Problem statement: In the forum thread below, how does the poster tell the two pets apart? Answer in one to three sentences.

** START Passage to read **

# my 2 lads!



## magster321 (Dec 4, 2007)

this is Ratatouille and Raviolli!


__
Sensitive content, not recommended for those under 18
Show Content


----------



## Phobie (Jun 3, 2007)

Haha, they're beautiful and such funny little expressive faces!

How do you tell them apart though?


----------



## yonksgirl (Apr 23, 2007)

Very cute, and I love the names! LOL!


----------



## magster321 (Dec 4, 2007)

thanks! 
one is slightly fatter than the other! and is also more lazy! so i know the one who jumps straight out for a cuddle is Ratatouille!! ha ha!


----------



## glindella (Sep 9, 2007)

so cute!! I love dumbos ::dreamy sigh::


----------



## magster321 (Dec 4, 2007)

thanks


----------



## madeittothemoon (Nov 1, 2007)

They're so adorable!


----------



## ari3189 (Dec 2, 2007)

awwww... mine are named remi and gusteau haha


----------



## SammyNova (Aug 26, 2007)

Adorable little boys.


----------



## simbakitten (Oct 10, 2007)

** END Passage to read **
** START Data extract **

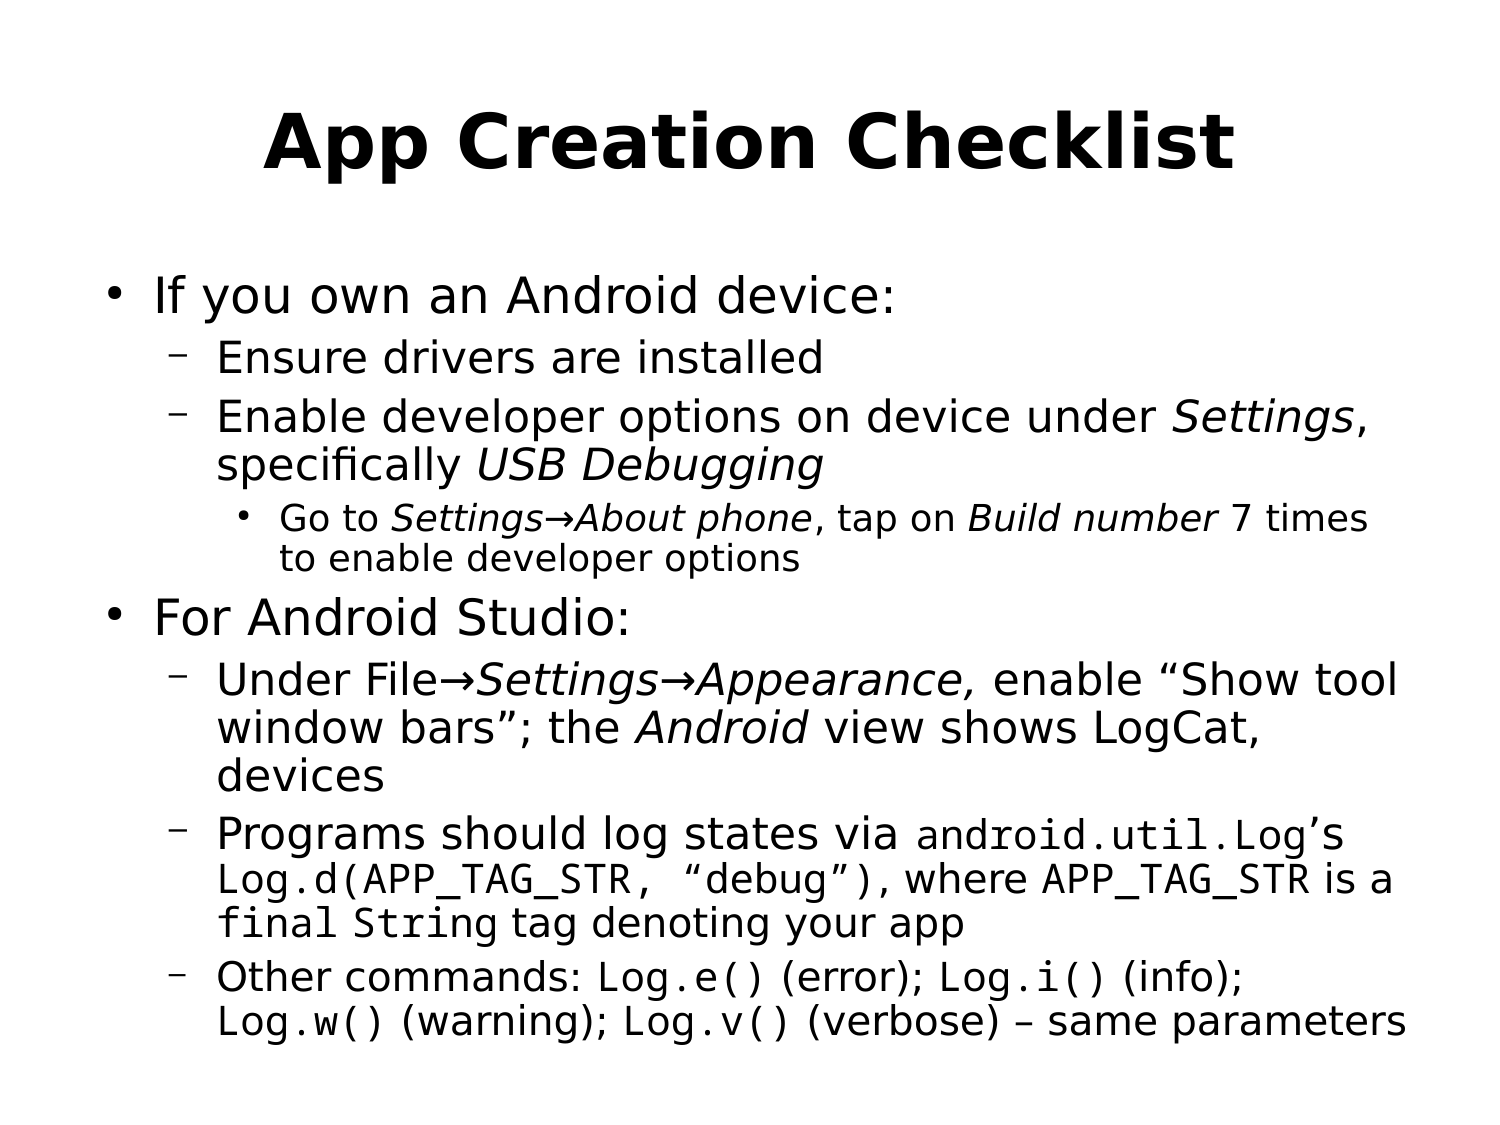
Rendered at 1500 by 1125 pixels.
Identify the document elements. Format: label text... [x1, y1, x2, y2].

list If you own an Android device: Ensure drivers are installed Enable developer options on device under Settings, specifically USB Debugging Go to Settings→About phone, tap on Build number 7 times to enable developer options For Android Studio: Under File→Settings→Appearance, enable “Show tool window bars”; the Android view shows LogCat, devices Programs should log states via android.util.Log’s Log.d(APP_TAG_STR, “debug”), where APP_TAG_STR is a final String tag denoting your app Other commands: Log.e() (error); Log.i() (info); Log.w() (warning); Log.v() (verbose) – same parameters [75, 262, 1426, 1101]
title App Creation Checklist [75, 45, 1426, 233]
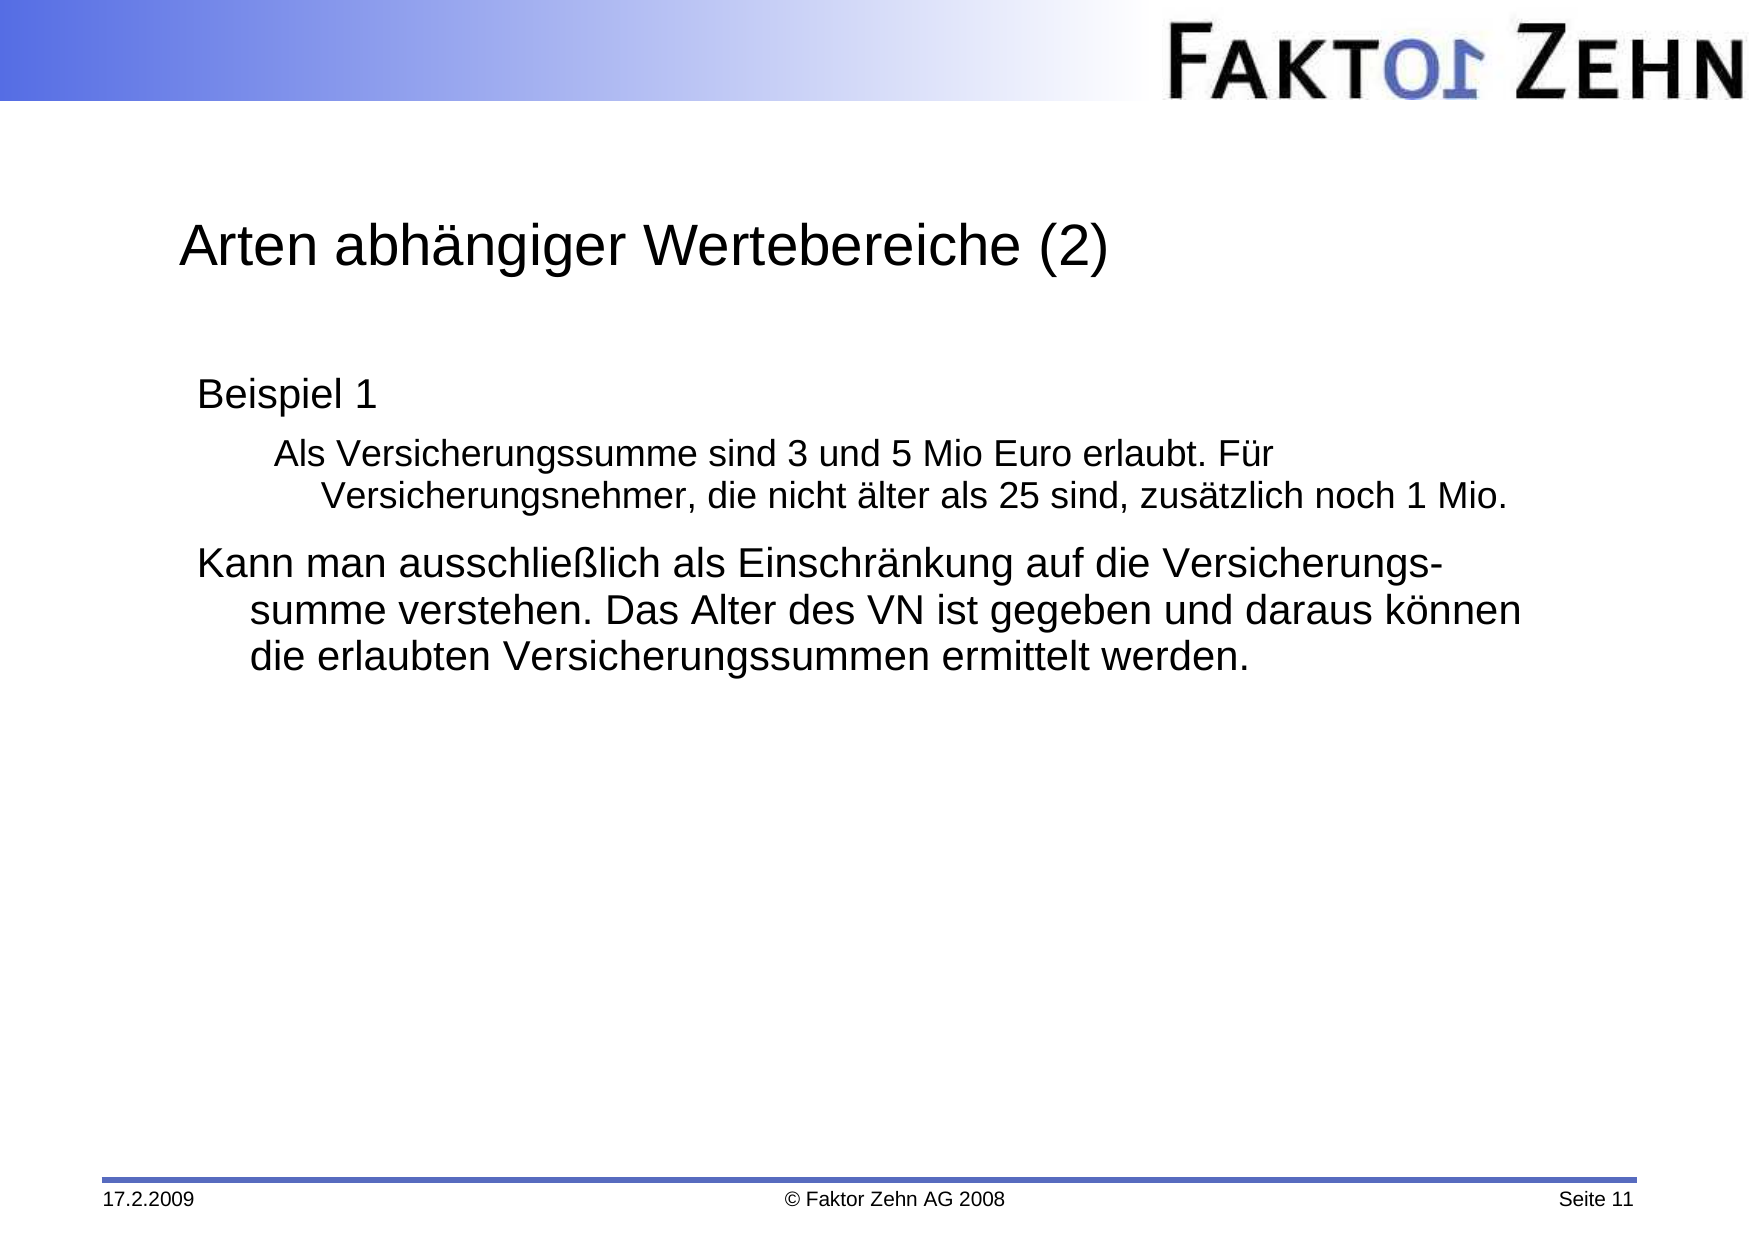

** END Data extract **

Answer: The poster explains that one of the two is slightly fatter than the other and also lazier. So the one that jumps straight out for a cuddle is Ratatouille.